The poem has four stanzas. Each stanza consists of a pair of rhyming couplets in the regular repeated pattern aabb. The rhythm of the poem is also straightforward and regular which makes it very easy to read, though not necessarily to understand. The straightforward and seemingly simple way in which Blake has written this poem contrasts with the very complex human emotions he is describing.
The poem also contains two clear turning points which help the reader to understand the character of the speaker. The first comes after the opening two lines and shows the difference in how the speaker handles a difficult situation in two separate cases. In the second, symmetry is introduced in the final two lines and shows the speaker's reaction to what has happened. The wording at this point is ambiguous. It is a new day and a new beginning but the result of the speaker's untold anger is still there to see. This makes the reader continue to think about the poem after they have finished reading it.
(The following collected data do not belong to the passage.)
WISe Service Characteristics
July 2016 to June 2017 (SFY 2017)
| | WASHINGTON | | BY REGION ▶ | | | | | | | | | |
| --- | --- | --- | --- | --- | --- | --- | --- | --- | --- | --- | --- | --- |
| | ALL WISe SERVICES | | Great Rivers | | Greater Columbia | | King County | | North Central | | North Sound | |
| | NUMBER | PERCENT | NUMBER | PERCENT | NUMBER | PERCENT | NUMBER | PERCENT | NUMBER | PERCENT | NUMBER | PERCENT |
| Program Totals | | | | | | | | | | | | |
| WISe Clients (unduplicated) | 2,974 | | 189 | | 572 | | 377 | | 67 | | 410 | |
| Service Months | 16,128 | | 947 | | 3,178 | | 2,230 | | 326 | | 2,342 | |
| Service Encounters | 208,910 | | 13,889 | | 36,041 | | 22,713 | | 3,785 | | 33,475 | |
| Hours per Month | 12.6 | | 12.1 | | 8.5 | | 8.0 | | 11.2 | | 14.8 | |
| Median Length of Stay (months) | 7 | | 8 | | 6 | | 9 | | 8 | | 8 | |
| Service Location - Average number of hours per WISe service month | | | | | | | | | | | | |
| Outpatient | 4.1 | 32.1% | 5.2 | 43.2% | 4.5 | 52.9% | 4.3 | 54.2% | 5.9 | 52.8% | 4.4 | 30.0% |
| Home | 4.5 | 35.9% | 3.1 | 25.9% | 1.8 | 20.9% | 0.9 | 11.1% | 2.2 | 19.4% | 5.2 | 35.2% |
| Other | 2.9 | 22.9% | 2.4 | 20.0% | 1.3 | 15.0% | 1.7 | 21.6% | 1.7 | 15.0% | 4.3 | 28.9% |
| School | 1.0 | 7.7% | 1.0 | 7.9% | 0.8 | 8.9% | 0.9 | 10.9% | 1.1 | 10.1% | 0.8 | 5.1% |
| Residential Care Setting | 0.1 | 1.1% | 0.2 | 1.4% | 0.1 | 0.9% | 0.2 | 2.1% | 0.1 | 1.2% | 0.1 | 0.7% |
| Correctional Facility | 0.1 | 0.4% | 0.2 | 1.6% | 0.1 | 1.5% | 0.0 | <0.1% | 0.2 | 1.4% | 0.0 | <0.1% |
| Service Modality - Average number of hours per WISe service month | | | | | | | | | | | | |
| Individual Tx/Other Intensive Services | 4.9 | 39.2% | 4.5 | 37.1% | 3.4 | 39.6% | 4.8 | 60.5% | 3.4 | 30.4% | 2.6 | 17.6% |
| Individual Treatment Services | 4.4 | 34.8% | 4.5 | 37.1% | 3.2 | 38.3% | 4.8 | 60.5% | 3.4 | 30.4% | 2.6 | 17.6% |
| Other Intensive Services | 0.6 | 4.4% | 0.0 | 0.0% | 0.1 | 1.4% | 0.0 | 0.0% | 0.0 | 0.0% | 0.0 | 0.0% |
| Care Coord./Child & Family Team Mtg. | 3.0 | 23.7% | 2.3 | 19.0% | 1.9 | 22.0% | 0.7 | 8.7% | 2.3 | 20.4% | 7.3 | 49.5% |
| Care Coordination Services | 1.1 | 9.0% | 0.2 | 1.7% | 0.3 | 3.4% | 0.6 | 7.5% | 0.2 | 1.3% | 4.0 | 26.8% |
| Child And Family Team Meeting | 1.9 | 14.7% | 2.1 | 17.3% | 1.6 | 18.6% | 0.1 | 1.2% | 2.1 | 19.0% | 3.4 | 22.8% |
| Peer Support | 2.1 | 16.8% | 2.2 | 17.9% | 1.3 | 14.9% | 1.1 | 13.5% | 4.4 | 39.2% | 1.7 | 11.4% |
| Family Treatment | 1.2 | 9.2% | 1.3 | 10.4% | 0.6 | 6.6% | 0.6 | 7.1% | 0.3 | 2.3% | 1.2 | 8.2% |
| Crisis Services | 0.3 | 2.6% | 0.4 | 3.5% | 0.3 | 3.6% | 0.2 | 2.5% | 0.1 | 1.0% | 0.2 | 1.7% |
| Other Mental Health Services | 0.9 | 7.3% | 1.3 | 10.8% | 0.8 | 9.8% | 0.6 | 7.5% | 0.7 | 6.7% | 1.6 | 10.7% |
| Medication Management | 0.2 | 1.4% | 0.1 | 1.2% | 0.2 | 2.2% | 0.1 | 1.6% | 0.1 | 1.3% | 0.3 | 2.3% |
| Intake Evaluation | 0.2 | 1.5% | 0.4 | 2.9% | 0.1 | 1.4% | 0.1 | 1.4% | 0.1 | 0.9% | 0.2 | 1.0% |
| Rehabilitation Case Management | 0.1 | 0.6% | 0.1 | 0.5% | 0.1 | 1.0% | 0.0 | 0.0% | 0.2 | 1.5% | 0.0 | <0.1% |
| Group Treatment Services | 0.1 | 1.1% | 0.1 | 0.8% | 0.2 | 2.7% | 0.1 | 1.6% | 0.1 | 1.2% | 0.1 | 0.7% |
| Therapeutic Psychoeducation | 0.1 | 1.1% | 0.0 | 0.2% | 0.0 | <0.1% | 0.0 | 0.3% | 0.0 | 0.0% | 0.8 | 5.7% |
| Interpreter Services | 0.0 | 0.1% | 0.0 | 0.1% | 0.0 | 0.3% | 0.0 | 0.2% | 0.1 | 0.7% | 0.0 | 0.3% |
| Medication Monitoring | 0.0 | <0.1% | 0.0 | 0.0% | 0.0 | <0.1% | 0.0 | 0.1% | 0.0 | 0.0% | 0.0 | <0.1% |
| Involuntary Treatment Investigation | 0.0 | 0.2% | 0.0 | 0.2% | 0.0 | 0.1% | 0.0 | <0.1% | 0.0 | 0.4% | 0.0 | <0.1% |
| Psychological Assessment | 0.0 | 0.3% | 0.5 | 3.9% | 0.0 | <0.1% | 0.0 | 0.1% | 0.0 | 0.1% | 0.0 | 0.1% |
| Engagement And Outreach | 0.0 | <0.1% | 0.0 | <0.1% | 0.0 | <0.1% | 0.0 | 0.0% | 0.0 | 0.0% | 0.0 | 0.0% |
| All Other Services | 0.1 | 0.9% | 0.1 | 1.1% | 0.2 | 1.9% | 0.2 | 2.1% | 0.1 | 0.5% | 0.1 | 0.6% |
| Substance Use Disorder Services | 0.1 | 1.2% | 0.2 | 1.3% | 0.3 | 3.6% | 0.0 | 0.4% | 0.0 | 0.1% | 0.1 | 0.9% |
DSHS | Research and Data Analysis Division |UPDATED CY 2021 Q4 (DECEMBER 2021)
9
The vocabulary is simple (even if some of the words are unfamiliar today). Notice the following:
All of the above makes the poem seem like a piece of verse for children and like a simple nursery rhyme with a clear moral message to be learned. The use of 'and' particularly resembles that of a child telling a story. A difficult message is wrapped up in a form and structure which is deliberately simple and using very straightforward vocabulary, to get its point across.